# [Records for processing]
====================

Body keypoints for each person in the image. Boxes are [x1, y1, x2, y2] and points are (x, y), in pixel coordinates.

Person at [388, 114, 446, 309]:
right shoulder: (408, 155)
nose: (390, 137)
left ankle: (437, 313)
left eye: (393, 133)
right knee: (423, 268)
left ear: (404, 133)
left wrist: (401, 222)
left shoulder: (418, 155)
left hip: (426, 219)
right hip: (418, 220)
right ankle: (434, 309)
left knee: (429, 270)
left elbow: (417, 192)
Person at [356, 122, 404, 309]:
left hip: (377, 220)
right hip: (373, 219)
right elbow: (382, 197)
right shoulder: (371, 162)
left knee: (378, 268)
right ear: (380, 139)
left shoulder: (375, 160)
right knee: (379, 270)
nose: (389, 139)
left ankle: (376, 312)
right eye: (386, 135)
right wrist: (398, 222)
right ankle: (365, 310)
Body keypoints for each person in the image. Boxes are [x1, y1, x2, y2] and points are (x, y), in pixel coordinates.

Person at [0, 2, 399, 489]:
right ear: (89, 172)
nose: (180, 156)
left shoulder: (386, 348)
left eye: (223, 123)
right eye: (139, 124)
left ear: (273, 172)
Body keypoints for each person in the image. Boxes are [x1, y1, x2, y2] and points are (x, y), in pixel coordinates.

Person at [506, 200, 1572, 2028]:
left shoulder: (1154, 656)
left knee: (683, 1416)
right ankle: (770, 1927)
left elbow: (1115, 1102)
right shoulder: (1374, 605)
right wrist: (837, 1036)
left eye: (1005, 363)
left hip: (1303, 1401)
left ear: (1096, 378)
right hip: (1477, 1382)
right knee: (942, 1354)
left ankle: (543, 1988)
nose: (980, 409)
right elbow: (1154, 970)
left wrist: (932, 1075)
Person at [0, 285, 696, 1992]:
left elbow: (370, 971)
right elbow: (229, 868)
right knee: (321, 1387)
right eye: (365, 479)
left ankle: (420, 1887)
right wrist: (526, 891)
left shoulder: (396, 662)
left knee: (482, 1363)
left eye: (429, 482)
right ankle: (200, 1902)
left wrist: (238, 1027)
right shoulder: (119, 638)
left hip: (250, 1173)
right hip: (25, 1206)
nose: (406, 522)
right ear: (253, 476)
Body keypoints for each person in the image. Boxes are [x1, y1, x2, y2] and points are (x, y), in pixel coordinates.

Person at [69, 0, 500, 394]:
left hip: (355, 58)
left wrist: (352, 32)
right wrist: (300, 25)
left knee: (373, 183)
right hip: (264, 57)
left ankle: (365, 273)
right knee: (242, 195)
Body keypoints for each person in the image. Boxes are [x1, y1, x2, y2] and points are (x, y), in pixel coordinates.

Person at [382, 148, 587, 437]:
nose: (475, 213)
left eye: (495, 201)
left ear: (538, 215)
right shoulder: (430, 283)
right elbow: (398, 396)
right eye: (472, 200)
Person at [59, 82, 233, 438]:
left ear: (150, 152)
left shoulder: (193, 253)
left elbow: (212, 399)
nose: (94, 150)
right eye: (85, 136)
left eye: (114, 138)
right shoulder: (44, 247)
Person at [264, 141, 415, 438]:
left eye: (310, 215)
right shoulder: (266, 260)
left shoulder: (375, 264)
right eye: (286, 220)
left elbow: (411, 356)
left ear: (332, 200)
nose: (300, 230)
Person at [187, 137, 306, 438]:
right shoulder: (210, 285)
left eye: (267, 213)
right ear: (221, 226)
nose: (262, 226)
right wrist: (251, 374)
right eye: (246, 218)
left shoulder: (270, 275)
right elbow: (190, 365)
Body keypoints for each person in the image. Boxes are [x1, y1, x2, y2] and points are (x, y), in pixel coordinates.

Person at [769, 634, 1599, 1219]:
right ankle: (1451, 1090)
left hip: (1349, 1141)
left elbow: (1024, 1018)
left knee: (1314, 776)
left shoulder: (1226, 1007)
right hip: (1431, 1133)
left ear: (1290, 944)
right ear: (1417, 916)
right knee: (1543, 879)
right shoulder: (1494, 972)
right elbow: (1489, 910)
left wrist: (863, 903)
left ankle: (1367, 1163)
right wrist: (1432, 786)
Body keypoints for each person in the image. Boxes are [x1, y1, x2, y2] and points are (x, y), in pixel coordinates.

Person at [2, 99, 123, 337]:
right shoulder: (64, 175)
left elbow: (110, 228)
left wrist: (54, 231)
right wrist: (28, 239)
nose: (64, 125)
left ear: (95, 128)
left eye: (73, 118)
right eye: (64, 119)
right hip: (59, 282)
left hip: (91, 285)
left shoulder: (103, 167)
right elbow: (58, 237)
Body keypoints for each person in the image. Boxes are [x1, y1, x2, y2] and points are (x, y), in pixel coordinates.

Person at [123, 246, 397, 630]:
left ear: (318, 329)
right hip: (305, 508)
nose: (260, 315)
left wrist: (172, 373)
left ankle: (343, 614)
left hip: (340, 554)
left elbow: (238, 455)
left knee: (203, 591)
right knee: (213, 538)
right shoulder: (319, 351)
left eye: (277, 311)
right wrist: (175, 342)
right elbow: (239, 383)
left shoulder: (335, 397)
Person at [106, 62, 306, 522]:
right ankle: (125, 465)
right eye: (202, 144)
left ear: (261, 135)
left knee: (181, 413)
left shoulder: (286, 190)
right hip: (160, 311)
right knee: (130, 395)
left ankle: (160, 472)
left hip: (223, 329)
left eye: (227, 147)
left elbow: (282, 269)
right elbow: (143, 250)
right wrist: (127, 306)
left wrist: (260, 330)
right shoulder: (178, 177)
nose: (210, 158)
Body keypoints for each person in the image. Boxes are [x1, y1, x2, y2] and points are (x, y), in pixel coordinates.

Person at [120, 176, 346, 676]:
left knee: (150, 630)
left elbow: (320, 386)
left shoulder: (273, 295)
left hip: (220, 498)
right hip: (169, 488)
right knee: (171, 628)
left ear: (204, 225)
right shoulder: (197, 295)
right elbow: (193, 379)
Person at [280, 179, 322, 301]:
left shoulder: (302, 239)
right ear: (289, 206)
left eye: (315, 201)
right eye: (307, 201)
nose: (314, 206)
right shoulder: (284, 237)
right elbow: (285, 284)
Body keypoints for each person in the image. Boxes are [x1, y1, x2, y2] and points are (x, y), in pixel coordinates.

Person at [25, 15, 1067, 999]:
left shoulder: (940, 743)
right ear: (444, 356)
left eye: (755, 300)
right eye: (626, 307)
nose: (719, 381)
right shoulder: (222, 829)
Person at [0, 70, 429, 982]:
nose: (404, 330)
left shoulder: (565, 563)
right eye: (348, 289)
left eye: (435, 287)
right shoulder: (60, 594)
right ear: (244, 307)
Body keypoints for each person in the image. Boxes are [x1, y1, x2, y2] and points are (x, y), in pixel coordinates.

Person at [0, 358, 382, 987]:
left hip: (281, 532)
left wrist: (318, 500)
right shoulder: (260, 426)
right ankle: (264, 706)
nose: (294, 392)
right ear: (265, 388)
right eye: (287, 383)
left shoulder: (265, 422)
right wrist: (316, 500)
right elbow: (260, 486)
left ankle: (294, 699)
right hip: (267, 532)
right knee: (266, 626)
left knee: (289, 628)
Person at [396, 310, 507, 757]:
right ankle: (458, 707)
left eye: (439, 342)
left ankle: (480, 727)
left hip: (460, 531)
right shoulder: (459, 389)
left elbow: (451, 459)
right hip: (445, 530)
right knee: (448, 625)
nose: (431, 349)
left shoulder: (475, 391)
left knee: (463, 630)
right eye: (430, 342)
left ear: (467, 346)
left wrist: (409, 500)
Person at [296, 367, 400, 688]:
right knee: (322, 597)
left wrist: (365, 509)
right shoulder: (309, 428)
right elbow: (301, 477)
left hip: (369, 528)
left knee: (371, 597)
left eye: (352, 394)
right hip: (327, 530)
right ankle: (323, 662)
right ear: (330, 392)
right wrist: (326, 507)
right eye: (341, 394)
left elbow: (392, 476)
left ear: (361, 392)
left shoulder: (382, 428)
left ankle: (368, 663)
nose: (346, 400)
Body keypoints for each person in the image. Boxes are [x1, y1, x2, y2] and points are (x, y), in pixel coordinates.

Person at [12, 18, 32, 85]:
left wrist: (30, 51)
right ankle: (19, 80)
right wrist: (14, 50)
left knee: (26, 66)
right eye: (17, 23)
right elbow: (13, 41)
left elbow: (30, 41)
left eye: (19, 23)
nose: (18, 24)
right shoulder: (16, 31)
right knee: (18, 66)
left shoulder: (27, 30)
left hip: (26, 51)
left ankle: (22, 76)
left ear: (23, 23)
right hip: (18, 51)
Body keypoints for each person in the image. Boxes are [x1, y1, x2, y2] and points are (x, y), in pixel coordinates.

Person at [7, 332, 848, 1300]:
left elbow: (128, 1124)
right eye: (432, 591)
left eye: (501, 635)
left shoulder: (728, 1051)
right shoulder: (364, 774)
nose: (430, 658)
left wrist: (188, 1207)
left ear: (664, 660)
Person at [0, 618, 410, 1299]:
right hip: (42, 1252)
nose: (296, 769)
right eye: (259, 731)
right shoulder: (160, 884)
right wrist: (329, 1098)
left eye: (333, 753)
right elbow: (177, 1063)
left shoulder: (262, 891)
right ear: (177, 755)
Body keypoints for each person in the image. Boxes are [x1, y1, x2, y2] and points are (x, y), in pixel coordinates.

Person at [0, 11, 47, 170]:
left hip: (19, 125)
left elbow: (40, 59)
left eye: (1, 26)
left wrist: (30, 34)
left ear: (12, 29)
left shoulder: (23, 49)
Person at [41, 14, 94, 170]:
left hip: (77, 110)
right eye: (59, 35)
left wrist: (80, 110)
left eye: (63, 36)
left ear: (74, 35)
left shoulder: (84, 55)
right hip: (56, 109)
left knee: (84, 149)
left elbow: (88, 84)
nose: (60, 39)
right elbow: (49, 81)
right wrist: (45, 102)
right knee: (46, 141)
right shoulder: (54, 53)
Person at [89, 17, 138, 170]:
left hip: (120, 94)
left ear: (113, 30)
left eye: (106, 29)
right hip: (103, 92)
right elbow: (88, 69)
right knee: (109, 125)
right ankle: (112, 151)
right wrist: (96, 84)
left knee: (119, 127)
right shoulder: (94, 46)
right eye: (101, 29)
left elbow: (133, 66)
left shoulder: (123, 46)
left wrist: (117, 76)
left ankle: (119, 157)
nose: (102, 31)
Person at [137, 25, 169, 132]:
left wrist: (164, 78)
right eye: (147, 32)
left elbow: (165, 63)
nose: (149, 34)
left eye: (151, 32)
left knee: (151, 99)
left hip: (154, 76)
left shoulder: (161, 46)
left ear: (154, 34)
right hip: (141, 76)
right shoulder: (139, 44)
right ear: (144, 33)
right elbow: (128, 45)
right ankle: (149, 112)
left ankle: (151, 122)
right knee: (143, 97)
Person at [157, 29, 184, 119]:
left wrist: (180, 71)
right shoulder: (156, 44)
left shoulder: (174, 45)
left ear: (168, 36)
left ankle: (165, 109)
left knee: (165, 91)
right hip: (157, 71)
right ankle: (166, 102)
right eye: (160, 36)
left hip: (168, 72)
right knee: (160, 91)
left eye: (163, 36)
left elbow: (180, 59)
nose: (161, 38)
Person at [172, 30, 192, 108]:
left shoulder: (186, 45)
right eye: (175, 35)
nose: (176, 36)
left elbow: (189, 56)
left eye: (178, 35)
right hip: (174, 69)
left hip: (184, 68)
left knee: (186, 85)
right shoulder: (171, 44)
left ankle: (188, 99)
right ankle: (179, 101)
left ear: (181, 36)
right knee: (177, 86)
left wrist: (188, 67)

====================

# [Directions]
Copy the stretch of the records above that runs from the line with "right elbow: (301, 477)" through the line with "left ear: (361, 392)". Both end lines belong in the copy, and nothing else does.

# [Written answer]
right elbow: (301, 477)
left hip: (369, 528)
left knee: (371, 597)
left eye: (352, 394)
right hip: (327, 530)
right ankle: (323, 662)
right ear: (330, 392)
right wrist: (326, 507)
right eye: (341, 394)
left elbow: (392, 476)
left ear: (361, 392)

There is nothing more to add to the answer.